Secretary L. A. Goodman, of the Missouri State Horticultural Society writes The Prairie Farmer that on the 5th of January the mercury at Westport, Wis., indicated 26 degrees below zero, the lowest point ever recorded there. He adds: "The peaches are killed, as are the blackberries. Cherries are injured very much and the raspberries also. The dry September checked the growth of the berries and sun-burned them some, and now the cold hurts them badly. Apples are all right yet and prospects for good crop are excellent."


It may be of interest to many readers to know that the I. & St. L. R. R. will sell tickets from Indianapolis and intermediate points to St. Louis, to persons attending the meeting of the Mississippi Valley Horticultural Society, at one and one-third rates. Mr. Ragan informs us that this is the only railroad line from central Indiana that offers a reduction of fare. The Missouri Pacific system of roads, including the Wabash, and embracing about ten thousand miles of road, extending as far north and east as Chicago, Detroit and Toledo, and as far south and west as New Orleans, Galveston and El Paso, will return members in attendance, who have paid full fare over these lines, at one cent a mile, upon the certificate of the Secretary of the Society.

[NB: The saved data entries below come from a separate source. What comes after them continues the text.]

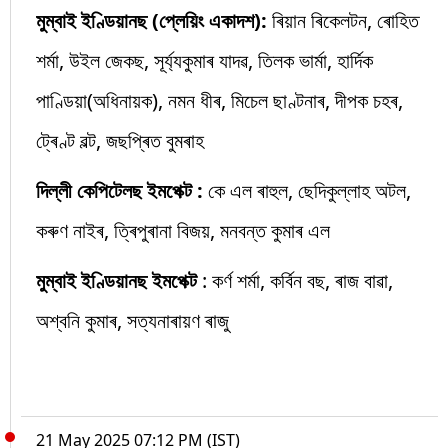
মুম্বাই ইণ্ডিয়ানছ (প্লেয়িং একাদশ):
ৰিয়ান ৰিকেলটন, ৰোহিত
শৰ্মা, উইল জেকছ, সূৰ্য্যকুমাৰ যাদৱ, তিলক ভাৰ্মা, হাৰ্দিক
পাণ্ডিয়া(অধিনায়ক), নমন ধীৰ, মিচেল ছাণ্টনাৰ, দীপক চহৰ,
ট্ৰেণ্ট বল্ট, জছপ্ৰিত বুমৰাহ
দিল্লী কেপিটেলছ ইমপেক্ট :
কে এল ৰাহুল, ছেদিকুল্লাহ অটল,
কৰুণ নাইৰ, ত্ৰিপুৰানা বিজয়, মনবন্ত কুমাৰ এল
মুম্বাই ইণ্ডিয়ানছ ইমপেক্ট
: কৰ্ণ শৰ্মা, কৰ্বিন বছ, ৰাজ বাৱা,
অশ্বনি কুমাৰ, সত্যনাৰায়ণ ৰাজু
21 May 2025 07:12 PM (IST)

The Chicago & Alton, C., B. & Q., Keokuk, St. L. & N. W., Chicago, B. & K. C., Illinois Central, Cairo Short Line, and Hannibal & St. Joe roads will return members on the same terms. The Ohio & Mississippi will sell tickets to St. Louis and return at one and one-third fare, to members indorsed by the Secretary. The Louisville and Nashville will give reduced rates to members applying to its General Passenger Agent, C. P. Atmore, of Louisville, Ky.